PROBLEM DETAILS: Everything from the first line of the material to the line containing "left shoulder: (2482, 739)", inclusive, must be given again exactly; no pictures, and nothing past that line.

★ ★ ★ ★ ★ ★ ★

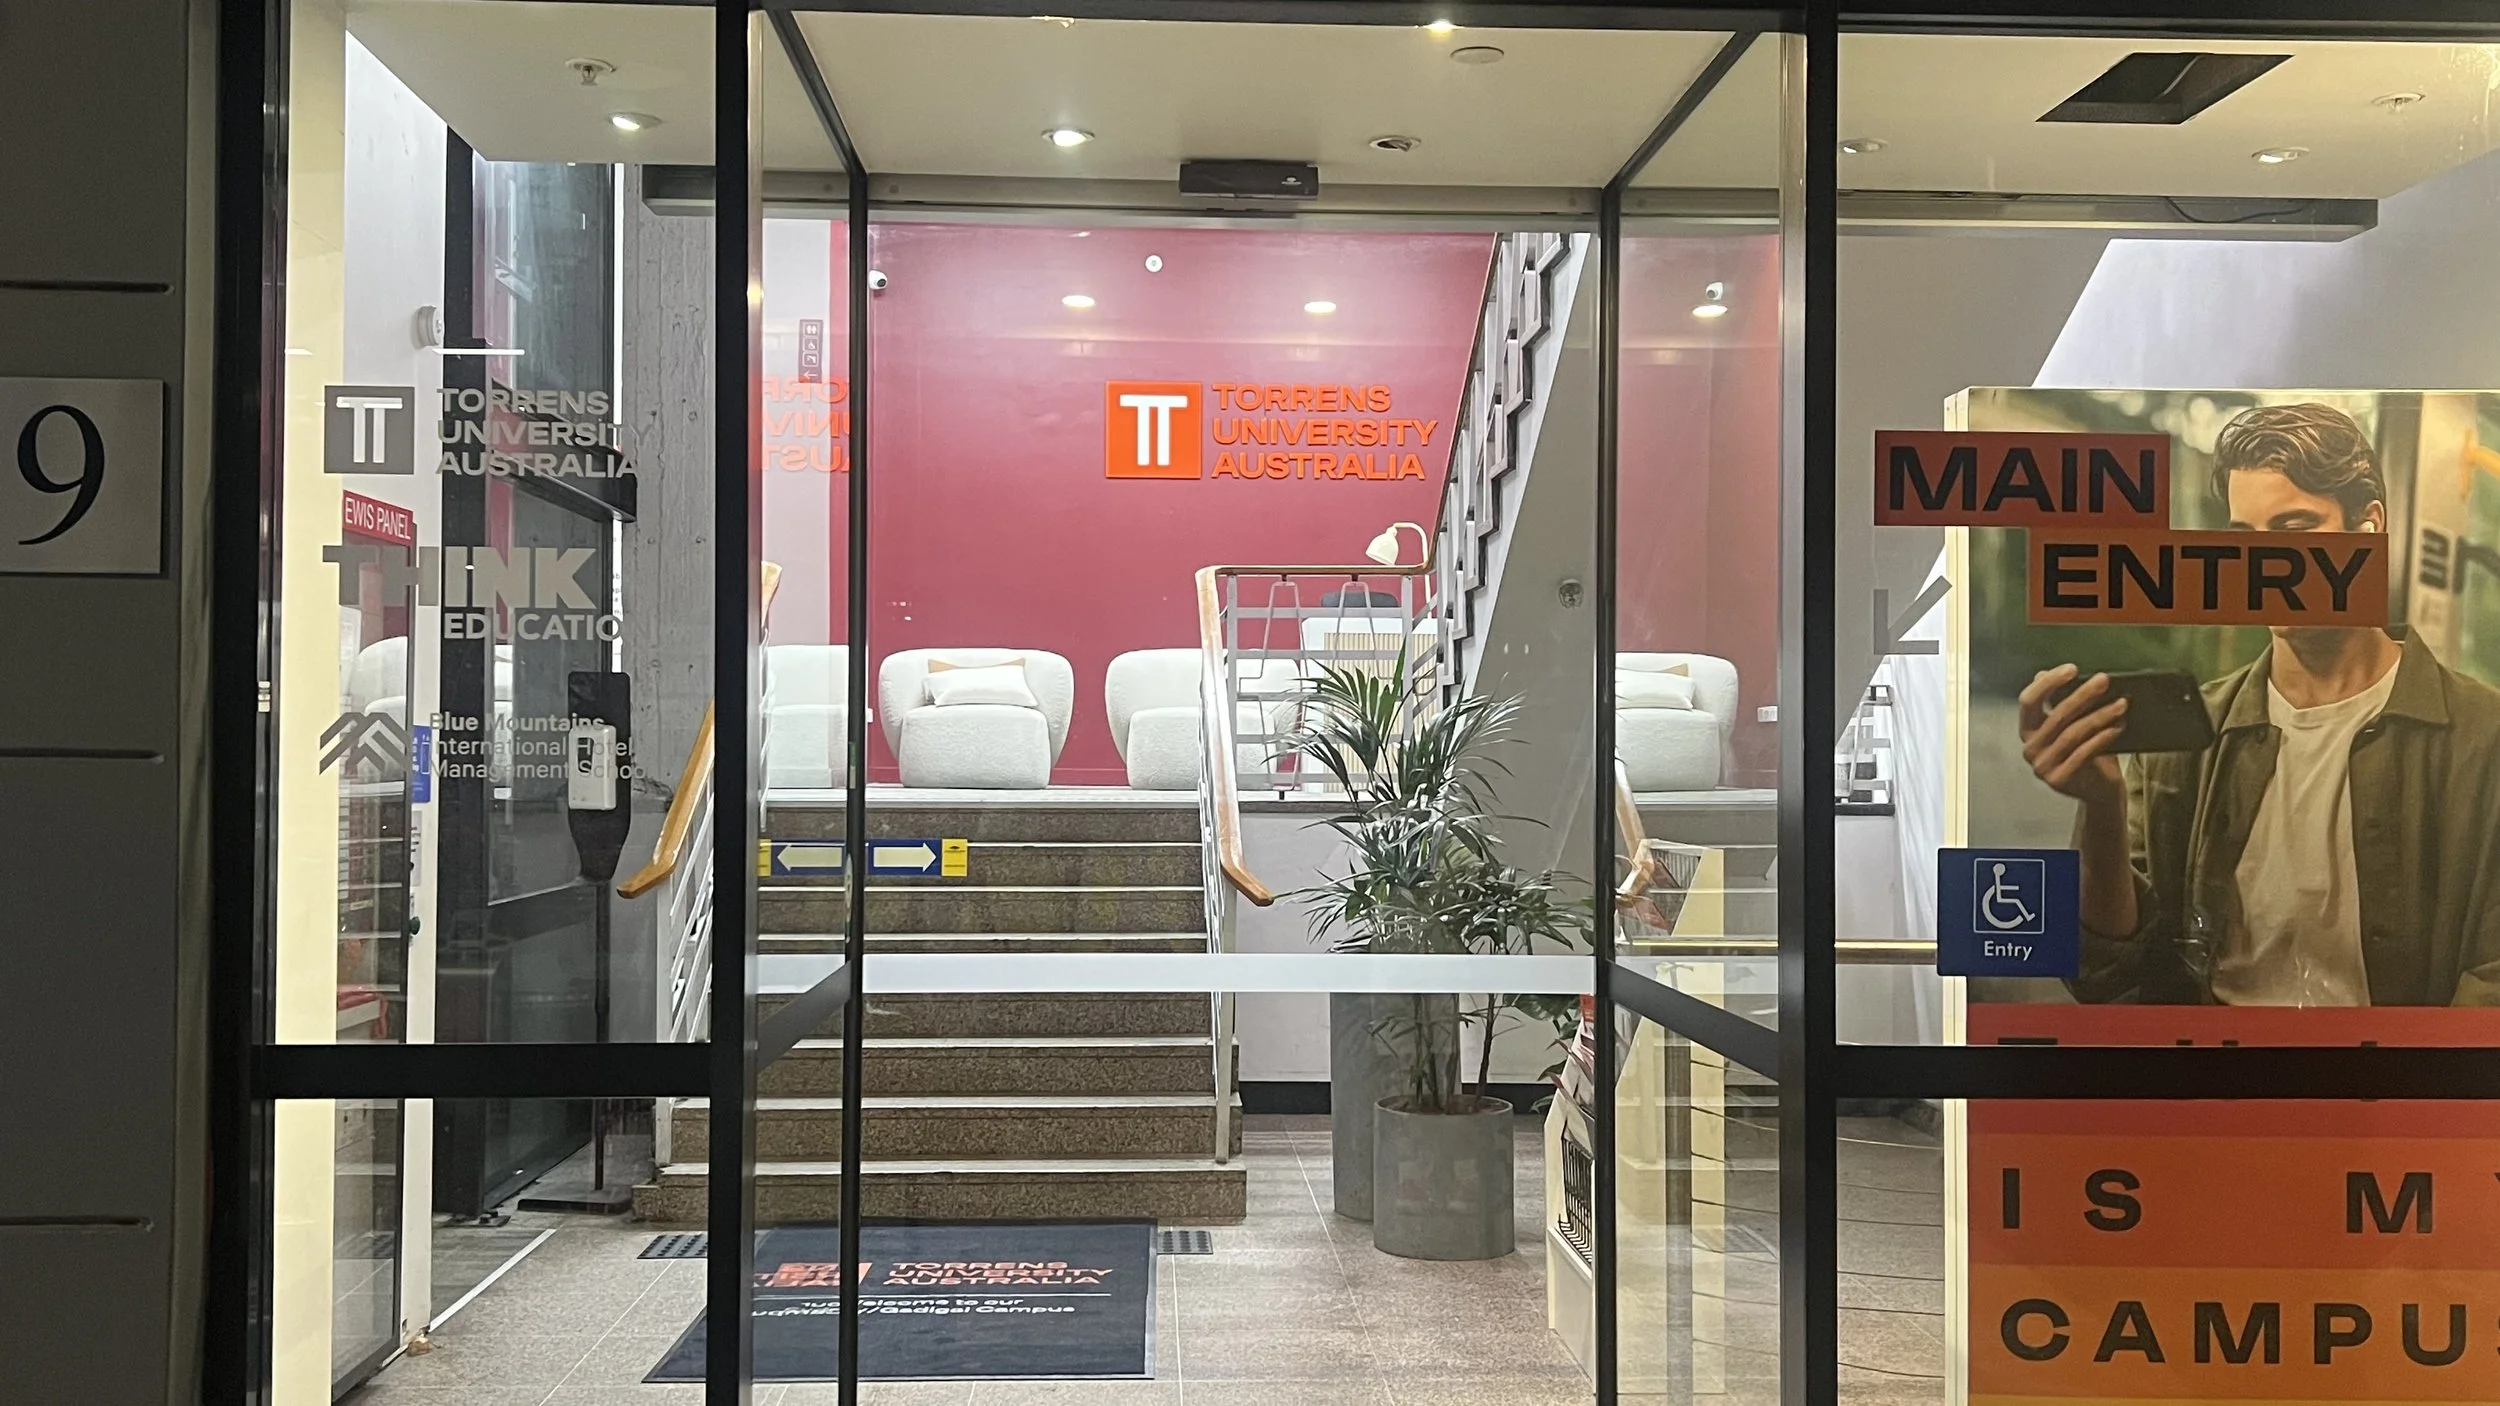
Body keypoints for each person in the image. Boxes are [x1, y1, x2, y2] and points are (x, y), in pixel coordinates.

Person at [2017, 401, 2500, 1005]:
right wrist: (2102, 810)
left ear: (2368, 528)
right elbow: (2104, 970)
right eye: (2245, 539)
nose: (2266, 563)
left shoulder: (2482, 739)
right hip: (2215, 1063)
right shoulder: (2186, 742)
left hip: (2394, 1066)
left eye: (2295, 530)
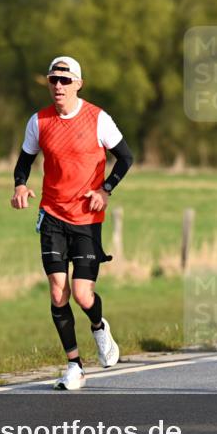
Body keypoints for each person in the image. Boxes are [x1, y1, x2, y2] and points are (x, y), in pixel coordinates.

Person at [10, 56, 135, 390]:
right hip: (52, 215)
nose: (59, 86)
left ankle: (98, 327)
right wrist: (20, 185)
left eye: (65, 80)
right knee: (57, 289)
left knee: (82, 294)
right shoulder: (39, 121)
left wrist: (105, 189)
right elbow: (24, 162)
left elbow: (126, 157)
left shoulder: (98, 119)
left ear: (79, 83)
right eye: (53, 80)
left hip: (86, 219)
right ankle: (74, 365)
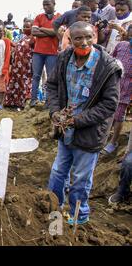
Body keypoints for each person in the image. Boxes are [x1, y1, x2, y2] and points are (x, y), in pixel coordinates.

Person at [47, 21, 122, 225]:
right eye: (78, 38)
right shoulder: (64, 58)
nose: (84, 42)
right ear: (70, 41)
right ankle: (53, 209)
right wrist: (54, 111)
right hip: (65, 132)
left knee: (80, 178)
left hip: (89, 133)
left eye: (88, 37)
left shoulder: (108, 66)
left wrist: (77, 121)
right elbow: (52, 85)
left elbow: (109, 105)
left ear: (95, 37)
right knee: (57, 172)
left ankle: (78, 216)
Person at [103, 25, 132, 154]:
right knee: (106, 112)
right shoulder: (121, 45)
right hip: (112, 84)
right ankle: (103, 137)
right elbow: (110, 59)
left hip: (127, 89)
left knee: (119, 115)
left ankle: (113, 142)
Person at [30, 0, 61, 107]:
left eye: (48, 4)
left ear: (54, 4)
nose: (45, 7)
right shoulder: (39, 17)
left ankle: (49, 102)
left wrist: (42, 29)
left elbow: (57, 33)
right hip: (38, 52)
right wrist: (51, 32)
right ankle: (33, 100)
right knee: (36, 76)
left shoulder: (59, 17)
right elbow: (34, 32)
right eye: (44, 4)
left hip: (52, 53)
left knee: (50, 78)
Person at [4, 19, 35, 110]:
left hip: (26, 67)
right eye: (24, 26)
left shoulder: (34, 39)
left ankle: (21, 103)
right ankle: (12, 102)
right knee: (15, 83)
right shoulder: (22, 37)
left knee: (23, 84)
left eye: (27, 26)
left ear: (32, 27)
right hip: (17, 67)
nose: (25, 28)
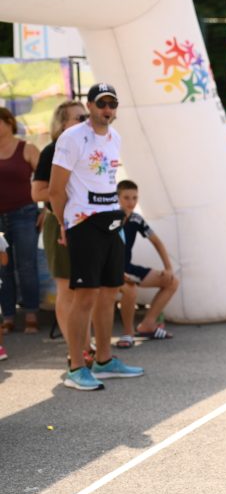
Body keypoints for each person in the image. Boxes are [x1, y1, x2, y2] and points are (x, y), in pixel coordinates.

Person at [49, 83, 145, 390]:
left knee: (109, 291)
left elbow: (106, 180)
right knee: (85, 296)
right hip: (82, 222)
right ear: (89, 106)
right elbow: (54, 189)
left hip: (110, 220)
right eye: (101, 103)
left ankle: (104, 360)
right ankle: (77, 367)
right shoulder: (72, 137)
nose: (107, 109)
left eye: (112, 104)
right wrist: (65, 225)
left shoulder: (115, 137)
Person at [30, 100, 87, 343]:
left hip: (87, 226)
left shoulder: (88, 148)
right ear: (63, 124)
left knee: (86, 291)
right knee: (67, 290)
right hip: (60, 223)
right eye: (79, 118)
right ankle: (75, 349)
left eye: (86, 117)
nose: (86, 122)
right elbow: (38, 193)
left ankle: (86, 345)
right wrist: (70, 194)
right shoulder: (52, 151)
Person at [116, 179, 179, 346]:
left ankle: (148, 325)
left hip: (127, 268)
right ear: (117, 198)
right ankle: (128, 334)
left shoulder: (137, 219)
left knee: (172, 282)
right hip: (109, 269)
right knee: (130, 290)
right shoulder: (111, 217)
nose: (131, 202)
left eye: (135, 198)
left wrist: (168, 268)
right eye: (126, 198)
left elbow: (157, 242)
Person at [0, 106, 41, 335]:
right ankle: (7, 315)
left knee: (27, 266)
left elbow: (46, 180)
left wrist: (47, 211)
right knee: (2, 268)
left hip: (24, 214)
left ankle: (32, 314)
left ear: (9, 122)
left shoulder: (27, 148)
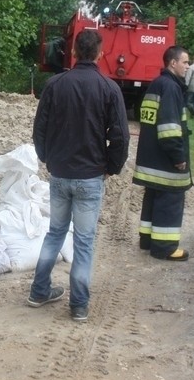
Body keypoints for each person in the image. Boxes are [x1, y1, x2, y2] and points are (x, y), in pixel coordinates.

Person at [28, 29, 130, 322]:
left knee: (55, 233)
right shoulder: (109, 88)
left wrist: (46, 156)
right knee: (84, 241)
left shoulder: (55, 84)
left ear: (73, 52)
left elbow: (40, 128)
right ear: (100, 53)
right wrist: (111, 167)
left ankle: (38, 291)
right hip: (90, 177)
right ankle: (79, 305)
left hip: (60, 173)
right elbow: (121, 136)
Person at [133, 45, 193, 261]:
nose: (188, 66)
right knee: (170, 198)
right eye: (185, 62)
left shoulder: (157, 84)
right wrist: (178, 157)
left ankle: (148, 240)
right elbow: (169, 128)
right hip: (165, 160)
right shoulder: (171, 88)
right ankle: (165, 247)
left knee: (154, 195)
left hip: (152, 157)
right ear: (173, 63)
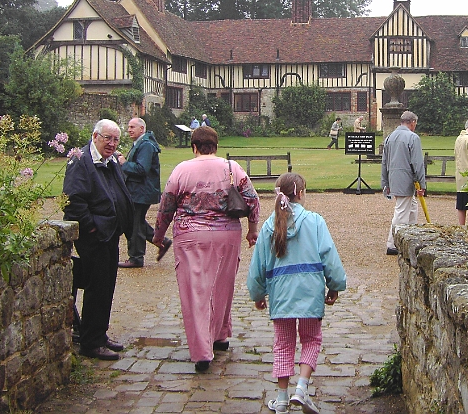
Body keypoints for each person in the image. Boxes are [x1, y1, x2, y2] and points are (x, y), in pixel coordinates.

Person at [153, 126, 260, 372]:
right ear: (216, 145)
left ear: (194, 146)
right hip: (227, 235)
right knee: (223, 286)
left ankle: (202, 352)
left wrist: (159, 235)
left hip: (191, 236)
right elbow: (252, 200)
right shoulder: (232, 168)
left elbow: (166, 206)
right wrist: (252, 230)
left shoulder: (181, 169)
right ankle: (220, 336)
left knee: (196, 291)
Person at [247, 173, 347, 414]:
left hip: (280, 295)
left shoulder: (269, 226)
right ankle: (301, 387)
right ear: (300, 193)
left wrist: (258, 293)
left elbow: (258, 265)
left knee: (282, 344)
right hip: (310, 292)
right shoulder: (314, 222)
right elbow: (329, 256)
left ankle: (281, 398)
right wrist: (335, 285)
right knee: (311, 339)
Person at [63, 119, 133, 360]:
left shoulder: (109, 160)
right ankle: (90, 342)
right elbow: (73, 200)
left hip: (109, 233)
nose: (112, 144)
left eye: (116, 140)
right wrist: (92, 228)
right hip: (94, 237)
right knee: (96, 287)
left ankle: (99, 334)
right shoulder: (81, 160)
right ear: (95, 136)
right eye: (107, 138)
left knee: (106, 287)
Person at [116, 118, 171, 268]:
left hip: (142, 191)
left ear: (142, 129)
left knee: (134, 223)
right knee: (136, 222)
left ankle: (136, 257)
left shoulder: (145, 145)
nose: (129, 129)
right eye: (128, 127)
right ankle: (162, 241)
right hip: (139, 190)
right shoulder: (141, 143)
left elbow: (142, 169)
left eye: (133, 127)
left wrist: (124, 163)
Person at [380, 110, 426, 255]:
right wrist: (422, 185)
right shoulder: (413, 137)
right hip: (406, 179)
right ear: (412, 122)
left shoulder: (389, 137)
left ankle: (411, 238)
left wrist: (385, 182)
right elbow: (417, 163)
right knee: (401, 212)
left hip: (395, 178)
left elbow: (384, 163)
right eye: (415, 124)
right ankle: (392, 244)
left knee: (412, 208)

★ ★ ★ ★ ★ ★ ★

OUTPUT:
Body keypoints for each person in the image. Boxes are [x1, y1, x2, y2] and points are (x, y), in pixel coordinates.

Person at [2017, 401, 2500, 1005]:
right wrist: (2102, 810)
left ear: (2368, 528)
right elbow: (2104, 970)
right eye: (2245, 539)
nose: (2266, 563)
left shoulder: (2482, 739)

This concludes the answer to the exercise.